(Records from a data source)
# # # # # # #

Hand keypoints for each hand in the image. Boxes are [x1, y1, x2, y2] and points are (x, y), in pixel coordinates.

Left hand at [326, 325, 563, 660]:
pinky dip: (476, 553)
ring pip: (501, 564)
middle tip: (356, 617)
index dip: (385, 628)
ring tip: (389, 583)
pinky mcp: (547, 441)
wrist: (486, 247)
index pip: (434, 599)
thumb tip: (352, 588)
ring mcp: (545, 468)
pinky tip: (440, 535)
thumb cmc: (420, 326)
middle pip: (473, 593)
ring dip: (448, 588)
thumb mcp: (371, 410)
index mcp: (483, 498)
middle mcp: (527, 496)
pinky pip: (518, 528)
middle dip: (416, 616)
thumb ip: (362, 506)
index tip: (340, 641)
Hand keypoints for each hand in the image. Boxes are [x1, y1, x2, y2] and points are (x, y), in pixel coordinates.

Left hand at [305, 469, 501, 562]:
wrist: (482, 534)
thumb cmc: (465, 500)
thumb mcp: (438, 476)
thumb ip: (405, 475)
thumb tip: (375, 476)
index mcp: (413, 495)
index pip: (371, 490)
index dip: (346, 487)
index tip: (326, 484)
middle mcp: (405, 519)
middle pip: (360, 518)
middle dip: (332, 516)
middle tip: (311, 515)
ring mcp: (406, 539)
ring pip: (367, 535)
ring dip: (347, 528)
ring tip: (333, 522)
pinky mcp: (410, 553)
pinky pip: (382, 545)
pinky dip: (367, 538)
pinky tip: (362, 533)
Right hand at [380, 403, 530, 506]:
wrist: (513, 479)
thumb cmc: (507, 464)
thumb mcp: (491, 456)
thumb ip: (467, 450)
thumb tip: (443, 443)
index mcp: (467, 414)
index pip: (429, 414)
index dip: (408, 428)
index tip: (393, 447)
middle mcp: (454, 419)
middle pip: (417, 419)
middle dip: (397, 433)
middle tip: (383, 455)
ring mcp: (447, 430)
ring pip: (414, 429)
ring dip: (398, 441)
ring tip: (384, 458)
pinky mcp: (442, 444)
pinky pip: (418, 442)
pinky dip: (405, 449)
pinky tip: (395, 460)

# # # # # # #

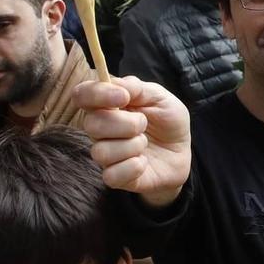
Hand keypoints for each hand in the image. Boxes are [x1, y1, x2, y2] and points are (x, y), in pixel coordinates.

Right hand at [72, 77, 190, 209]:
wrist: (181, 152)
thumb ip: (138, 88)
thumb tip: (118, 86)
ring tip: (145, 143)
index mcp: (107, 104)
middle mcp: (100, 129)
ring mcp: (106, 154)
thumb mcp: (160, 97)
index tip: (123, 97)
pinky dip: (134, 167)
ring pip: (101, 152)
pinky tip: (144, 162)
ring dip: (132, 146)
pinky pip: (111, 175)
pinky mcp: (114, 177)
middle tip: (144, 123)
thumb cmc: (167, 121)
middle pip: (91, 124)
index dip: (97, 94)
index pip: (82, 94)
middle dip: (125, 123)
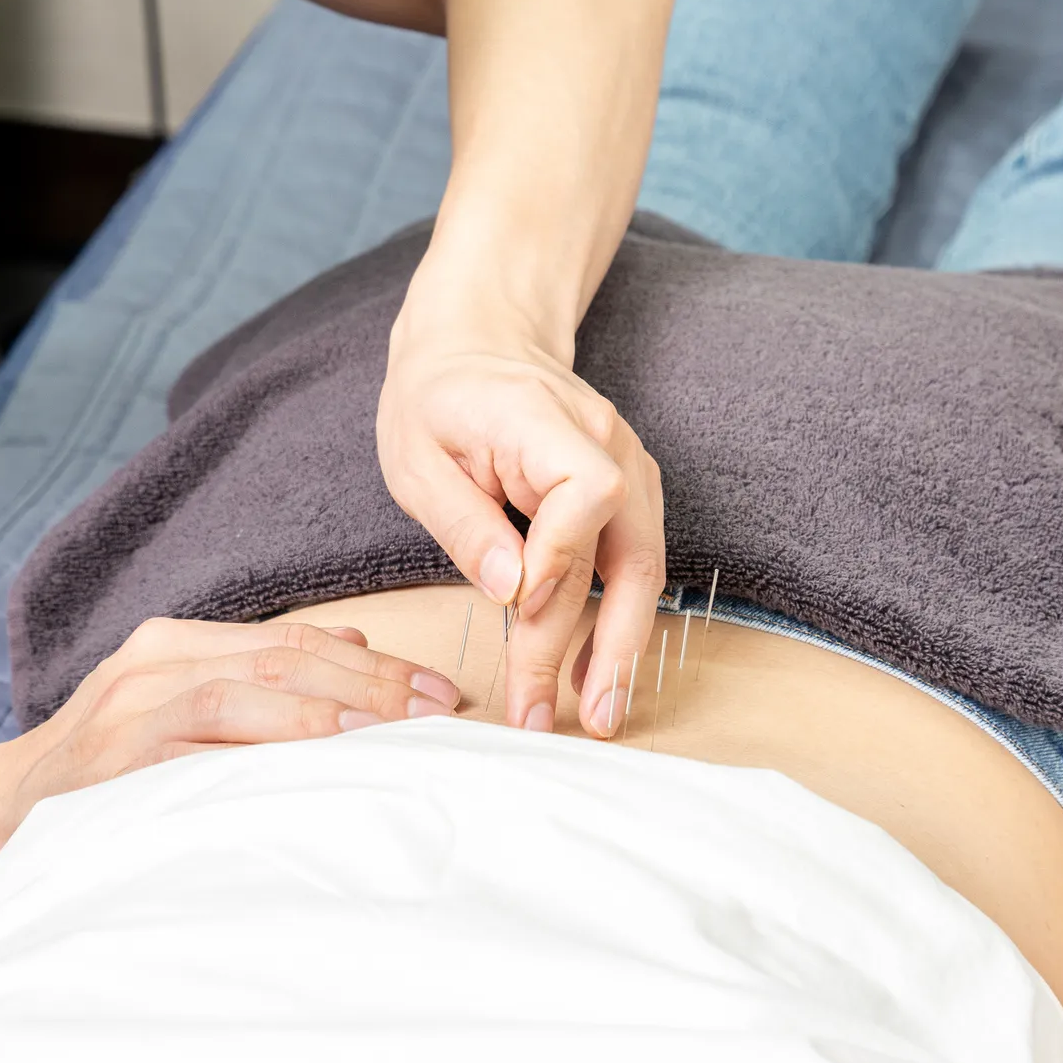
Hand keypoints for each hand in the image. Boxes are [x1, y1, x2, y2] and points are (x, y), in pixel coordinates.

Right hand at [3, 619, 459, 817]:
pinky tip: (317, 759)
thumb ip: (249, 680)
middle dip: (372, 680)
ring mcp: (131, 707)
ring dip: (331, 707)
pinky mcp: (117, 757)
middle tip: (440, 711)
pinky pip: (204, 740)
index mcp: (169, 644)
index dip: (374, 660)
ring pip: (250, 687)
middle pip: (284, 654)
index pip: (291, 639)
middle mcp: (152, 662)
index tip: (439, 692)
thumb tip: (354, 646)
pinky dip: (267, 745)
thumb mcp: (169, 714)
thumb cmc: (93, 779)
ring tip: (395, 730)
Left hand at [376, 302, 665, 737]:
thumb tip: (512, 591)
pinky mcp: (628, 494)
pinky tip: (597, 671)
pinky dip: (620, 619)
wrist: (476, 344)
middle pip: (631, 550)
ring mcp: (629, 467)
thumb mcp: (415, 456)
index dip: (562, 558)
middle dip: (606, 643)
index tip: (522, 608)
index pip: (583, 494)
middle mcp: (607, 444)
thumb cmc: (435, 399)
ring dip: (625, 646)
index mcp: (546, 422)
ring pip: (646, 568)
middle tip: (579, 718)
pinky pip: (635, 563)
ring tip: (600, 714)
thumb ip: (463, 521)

# # # # # # #

Set down, exactly as they stand above, the lines starting with the line with "pinky dip: (367, 538)" and going on through the line with "pinky tip: (395, 460)", and no others.

• **ANSWER SECTION**
pinky dip: (367, 538)
pinky tip: (362, 533)
Right hand at [380, 403, 530, 506]:
wrist: (513, 479)
thumb cmc: (507, 464)
thumb mcp: (491, 456)
thumb ip: (467, 450)
thumb tip: (443, 443)
index mcp: (467, 414)
index pip: (429, 414)
index dip: (408, 428)
index tip: (393, 447)
middle mcp: (454, 419)
middle pip: (417, 419)
middle dip: (397, 433)
middle tip: (383, 455)
ring mcp: (447, 430)
ring pip: (414, 429)
ring dip: (398, 441)
ring tip: (384, 458)
pinky mcp: (442, 444)
pinky pip: (418, 442)
pinky dip: (405, 449)
pinky tip: (395, 460)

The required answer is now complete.